■ Polecenie ■
Podaj dalszy ciąg tekstu o przynętach cykadach SS, zaczynając od zdania następującego po ostatnim.

■ Fragment tekstu ■

┄┄┄┄┄┄┄┄┄┄┄┄┄┄┄┄┄┄┄┄

Cykady SS - trudne pytania
Dziękuje @Cykadass za przyłączenie mnie do twojej grupy.
Chciałem przedyskutować właśnie z Tobą cykady bo domysliłem się, że to twoje wyroby.
Mam wiele pytań związanych z tą dziwną przynętą i celowo piszę "dziwna" bo nie wiem na czym polega jej łownośc lub brak łowności ale po kolei. Jeli pozwolisz zadam Ci kilka pytań zwiażanych z cykadami SS
Chciałem przedyskutować właśnie z Tobą cykady bo domysliłem się, że to twoje wyroby.
Mam wiele pytań związanych z tą dziwną przynętą i celowo piszę "dziwna" bo nie wiem na czym polega jej łownośc lub brak łowności ale po kolei. Jeli pozwolisz zadam Ci kilka pytań zwiażanych z cykadami SS
1. Prowadziłem cykadę na wiele sposobów. Brania mam tylko w chwili gdy nagle zatrzymuje jej pracy. Czy to reguła? Sprawdzałem że cykada nie pracuje w opadzie a ryby na nią zdecydowanie lepiej bija jak opada. Dlaczego?

┄┄┄┄┄┄┄┄┄┄┄┄┄┄┄┄┄┄┄┄

■ Zapisane dane ■
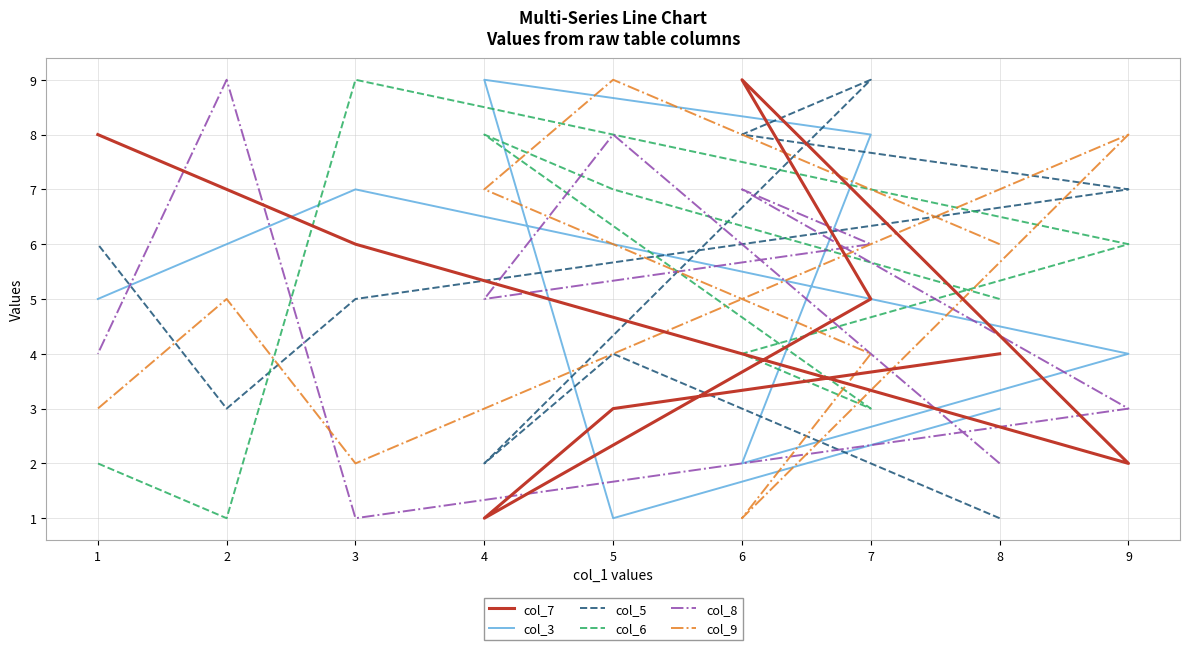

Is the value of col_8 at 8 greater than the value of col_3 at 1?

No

┄┄┄┄┄┄┄┄┄┄┄┄┄┄┄┄┄┄┄┄

■ Odpowiedź poniżej ■
(Mam tylko cykady 5 i 7gram)
(Mam tylko cykady 5 i 7gram)
Słuszna uwaga. Podczas zlotu nad Bobrem zauważyłem to samo - na mojej Obrze także się sprawdza. Sprawdź sobie blisko brzegu jak taka cykada się zachowuje - wydaje się być ciężka, jednak w opadzie na napiętej lince nie opada tak szybko. Nie wiem co okonie w tym widzą - może jakiś trafiony narybek, który w chwili opadu, bezruchu jest łatwiejszy do schwytania niż podczas jednostajnego prowadzenia, któremu towarzyszą drgania?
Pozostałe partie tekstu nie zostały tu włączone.